Not sure stackexchange is an authority on any matter, but a cursory simple search of the authoritative sources basically all claim to be non-authoritative, thus I stand corrected on the name (I did say "I think"). It seems "User System Resources" is the prevailing identity, though you can find many views out there, but the sentiment remains, it is not for variable data, it is for typically User-side read-only System Resources (at least in modern times).

For more clarity, in case of interest - This from the Linux Document Project: tldp.org/LDP/Linux-Filesystem-Hierarchy/html/usr.html

And the Wikipedia on Folder Hierarchy: en.wikipedia.org/wiki/Filesystem_Hierarchy_Standard

(7.1) By Warren Young (wyoung) on 2022-01-26 11:49:20 edited from 7.0 in reply to 6.0 [link] [source]

Not sure stackexchange is an authority on any matter

I wrote that answer, and I pointed you to it so I don't have to rewrite that long answer here.

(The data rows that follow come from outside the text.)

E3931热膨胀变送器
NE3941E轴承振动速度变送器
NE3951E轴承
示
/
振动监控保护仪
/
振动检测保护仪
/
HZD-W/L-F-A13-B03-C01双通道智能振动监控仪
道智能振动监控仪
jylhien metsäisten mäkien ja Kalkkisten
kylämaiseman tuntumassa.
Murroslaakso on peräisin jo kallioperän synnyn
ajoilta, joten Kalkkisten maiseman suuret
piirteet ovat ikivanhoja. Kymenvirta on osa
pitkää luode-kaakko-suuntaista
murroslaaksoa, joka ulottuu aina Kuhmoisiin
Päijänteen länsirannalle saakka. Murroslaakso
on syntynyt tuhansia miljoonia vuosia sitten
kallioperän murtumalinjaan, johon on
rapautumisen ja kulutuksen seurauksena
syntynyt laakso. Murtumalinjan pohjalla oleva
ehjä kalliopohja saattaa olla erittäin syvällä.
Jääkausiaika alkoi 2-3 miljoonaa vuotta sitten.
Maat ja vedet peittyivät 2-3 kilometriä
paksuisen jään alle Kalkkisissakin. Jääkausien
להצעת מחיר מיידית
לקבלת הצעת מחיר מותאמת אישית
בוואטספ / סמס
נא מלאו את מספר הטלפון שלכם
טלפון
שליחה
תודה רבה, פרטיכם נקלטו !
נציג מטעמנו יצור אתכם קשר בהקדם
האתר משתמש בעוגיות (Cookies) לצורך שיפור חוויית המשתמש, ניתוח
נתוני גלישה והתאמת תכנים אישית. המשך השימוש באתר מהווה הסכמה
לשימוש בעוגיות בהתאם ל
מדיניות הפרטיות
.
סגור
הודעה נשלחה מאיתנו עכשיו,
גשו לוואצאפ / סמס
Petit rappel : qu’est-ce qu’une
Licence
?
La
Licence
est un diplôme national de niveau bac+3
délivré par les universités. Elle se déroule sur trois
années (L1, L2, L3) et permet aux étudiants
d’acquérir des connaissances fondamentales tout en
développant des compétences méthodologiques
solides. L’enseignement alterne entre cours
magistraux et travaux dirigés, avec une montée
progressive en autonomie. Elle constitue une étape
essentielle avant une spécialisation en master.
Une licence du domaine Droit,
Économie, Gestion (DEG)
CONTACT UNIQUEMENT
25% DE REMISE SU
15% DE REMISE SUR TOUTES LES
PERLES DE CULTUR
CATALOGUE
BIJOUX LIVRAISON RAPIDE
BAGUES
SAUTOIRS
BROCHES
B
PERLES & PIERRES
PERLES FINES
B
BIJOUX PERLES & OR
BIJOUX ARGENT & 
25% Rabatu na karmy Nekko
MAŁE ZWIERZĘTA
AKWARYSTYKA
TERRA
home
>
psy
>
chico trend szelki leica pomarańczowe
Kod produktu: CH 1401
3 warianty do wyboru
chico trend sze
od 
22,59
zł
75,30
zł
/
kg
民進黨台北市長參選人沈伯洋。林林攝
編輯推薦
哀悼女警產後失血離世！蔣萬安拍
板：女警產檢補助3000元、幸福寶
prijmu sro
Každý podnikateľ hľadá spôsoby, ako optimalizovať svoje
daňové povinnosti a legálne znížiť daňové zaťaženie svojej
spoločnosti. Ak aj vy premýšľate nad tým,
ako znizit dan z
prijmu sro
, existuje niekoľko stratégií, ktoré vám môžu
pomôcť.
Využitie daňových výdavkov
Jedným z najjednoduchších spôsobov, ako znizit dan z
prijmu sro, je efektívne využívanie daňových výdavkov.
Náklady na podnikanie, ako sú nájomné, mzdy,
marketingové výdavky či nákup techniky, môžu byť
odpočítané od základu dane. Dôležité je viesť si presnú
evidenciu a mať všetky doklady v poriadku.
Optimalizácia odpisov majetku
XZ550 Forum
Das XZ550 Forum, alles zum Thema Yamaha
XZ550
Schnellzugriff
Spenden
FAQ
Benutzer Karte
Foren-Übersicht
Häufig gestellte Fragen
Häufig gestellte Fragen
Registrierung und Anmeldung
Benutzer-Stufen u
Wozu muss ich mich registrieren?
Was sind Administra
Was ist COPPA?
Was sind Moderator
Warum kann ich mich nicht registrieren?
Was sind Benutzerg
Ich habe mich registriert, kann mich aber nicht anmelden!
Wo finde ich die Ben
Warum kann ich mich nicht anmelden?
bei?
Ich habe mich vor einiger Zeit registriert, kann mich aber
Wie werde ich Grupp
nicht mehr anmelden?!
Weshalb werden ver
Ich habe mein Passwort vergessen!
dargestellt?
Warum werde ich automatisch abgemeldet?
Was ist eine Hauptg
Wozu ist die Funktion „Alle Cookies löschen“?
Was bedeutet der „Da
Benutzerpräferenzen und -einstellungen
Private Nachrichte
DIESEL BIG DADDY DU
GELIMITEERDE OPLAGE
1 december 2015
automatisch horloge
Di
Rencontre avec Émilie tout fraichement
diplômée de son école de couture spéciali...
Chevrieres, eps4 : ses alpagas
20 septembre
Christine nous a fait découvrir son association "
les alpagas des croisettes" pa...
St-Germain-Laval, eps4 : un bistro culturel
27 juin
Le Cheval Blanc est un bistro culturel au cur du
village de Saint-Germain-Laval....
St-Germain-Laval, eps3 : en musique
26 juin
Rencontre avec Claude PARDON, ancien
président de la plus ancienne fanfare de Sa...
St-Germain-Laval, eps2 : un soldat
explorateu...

I then took special care to point you to the SVR3.2 manual link, which I should think is an authoritative source on UNIX System V Release 3.2. If you don't believe AT&T on such matters, I don't know what you'll accept as authoritative.

If you're still feeling "right" about this, find me a first-party AT&T or BSD reference manual using the phrase "User System Resources". I've just searched my local archive of historical UNIX manuals, and I can't find one.

Since my collection is merely large, not comprehensive, I then tried to find that phrase with a full-text search on archive.org. Excepting either irrelevancies (e.g. something on Windows's GDI library) or repetitions of the TLDP document you linked to, I came up empty.

More, I was a Unix user at the time, and I assure you, we never used that backronym expansion. Until SVR4, /usr was the place where the users' files lived, as opposed to the system files. The first time I heard it used was probably in the mid to late 1990s, after a quarter century of Unix's history had already passed.

it is not for variable data

That is one of the many changes in SVR4, where /var was born.

The thing is, that change was made some 18 years into a history of such files properly living in /usr. As we have agreed, rules change.

This from the Linux Document Project:

Yes, that doc supports my contention: it's a backronym.

I'm not telling you that people don't use it. I'm telling you that it isn't what Ken Thompson and Dennis Ritchie had in mind when they named it /usr.

(8) By Ryan Smith (cuz) on 2022-01-26 12:23:34 in reply to 7.1 [link] [source]

Warren, I'm sorry, that is the longest disseration defending a viewpoint to which I agreed to be wrong in the previous post already - what more do you want me to say? "I profusely apologize for being so very wrong master..."?

Most of my post (and certainly the links) was about the latest intended use for the folders, not the name.

So in the interest of avoiding any further backlash, let me be extremely clear about the statements I am making so that if there is any disagreement (which is welcome), that it should be on one of these points:

  • I was thinking wrong initially - /usr does not mean "Unix System Resource".
  • I believe Warren is correct - /usr was originally meant to be for any of the User's data, whatever the acronym (or sentiment) has become lately
  • Lately /usr is treated like a system folder, and although user-programs store some read-only types of data in there, the idea is to store any variable data (read-write stuff) in /tmp and /var rather (depending on longevity required).
  • This I believe is the "idea" on all distros I've used lately, but not enforced as it seems to be on some.
  • The OP is advised to "play ball" and not use /usr but indeed /var for the DB in question for best results universally across distros.